If he lives anywhere in California, Chun said, Singleton will have to register as a sex offender within 10 days.
After serving seven years and nine months in prison and a year on parole, Singleton continues to insist that he did not attack Vincent and is now portraying himself as a victim.
In a request to the Superior courts in Placer and Marin counties, Singleton is pursuing his claim that he was kidnaped by Vincent just hours before she was attacked.
A copy of a civil complaint form provided to the Ledger contains many comments Singleton has made since his 1978 arrest. It says that Singleton, who was heading to Sparks, Nev., picked up Vincent while she was hitchhiking in Berkeley and agreed to take her to Reno.
On the way, his complaint says, Vincent began smoking PCP. When they stopped for gas in Auburn, she wanted to go to Los Angeles, became abusive and poked him with a 3-foot surveyor’s stick, Singleton claims.
Singleton claims that he drove Vincent to the town of Galt, where he picked up two male hitchhikers. They and Vincent then extorted money from Singleton to buy drugs, the complaint alleges.

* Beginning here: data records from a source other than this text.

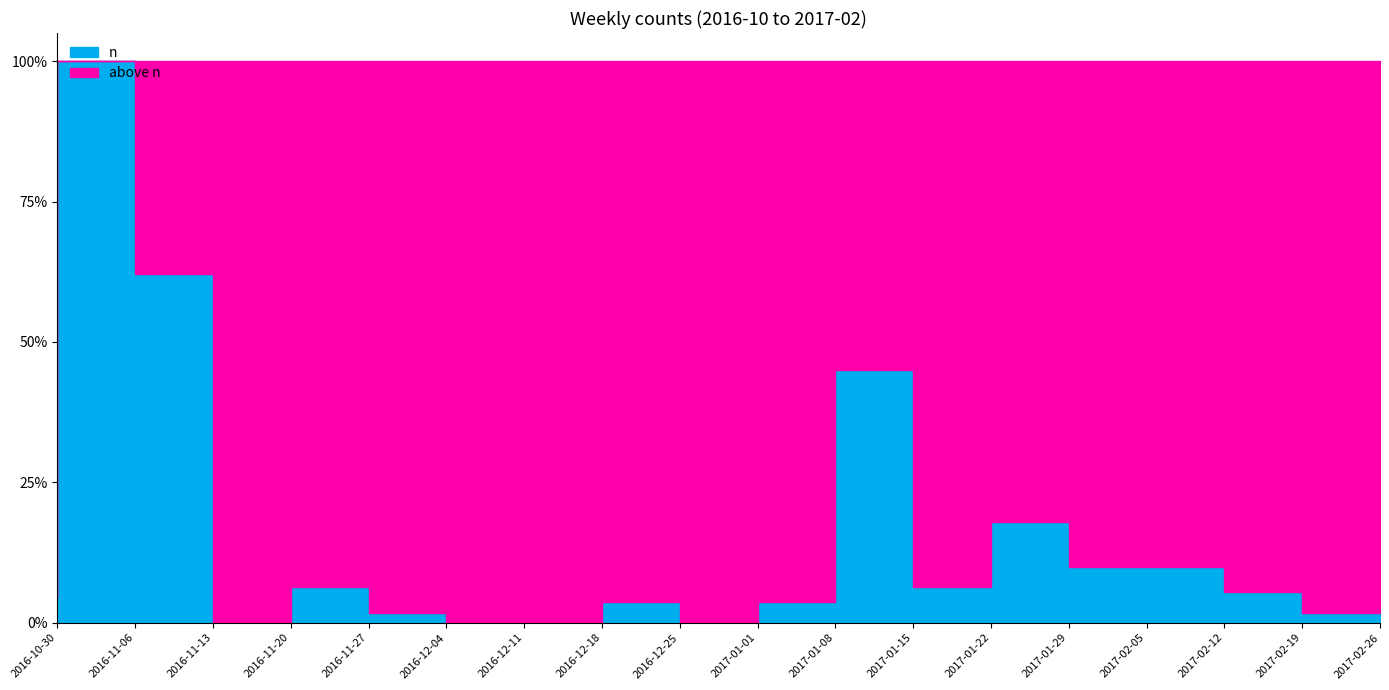

Which has a higher value, 2016-12-18 or 2017-01-29?

2017-01-29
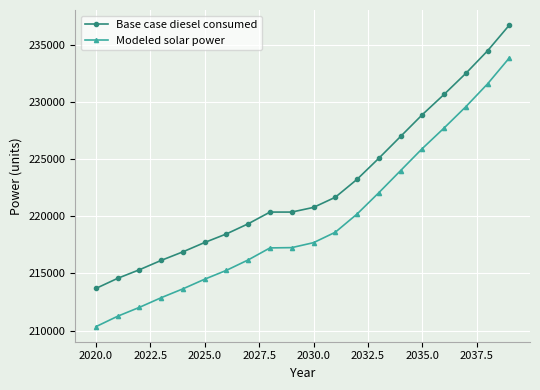

Which series has the widest spread of values?

Modeled solar power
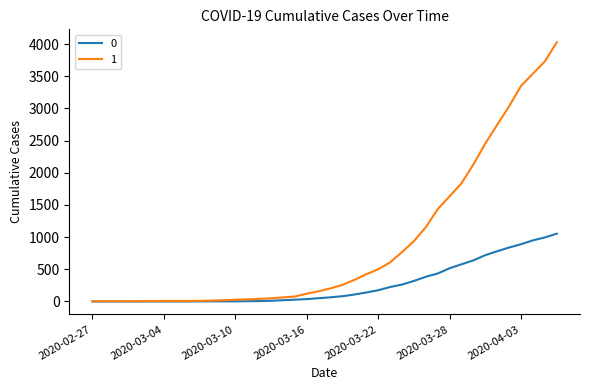

Rank the series by their maximum value, from lowest to highest.

0, 1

Singleton wrote that he drove north and left Vincent in a “low-rent district” in Sacramento and never saw her again.
Although not in the complaint, Singleton has repeatedly claimed that he allowed one of the hitchhikers to drive while he was drinking. He has said that he passed out from the booze and when he awoke, Vincent was gone but that her clothes were still in the van.
The hitchhikers, he contends, committed the crimes. Authorities, however, maintain that the two hitchhikers never existed.
Singleton said his action is not intended to be a form of revenge. He said he mailed the complaint Saturday to authorities in the two counties, but court clerks in both counties said Monday morning that they had not received the complaints.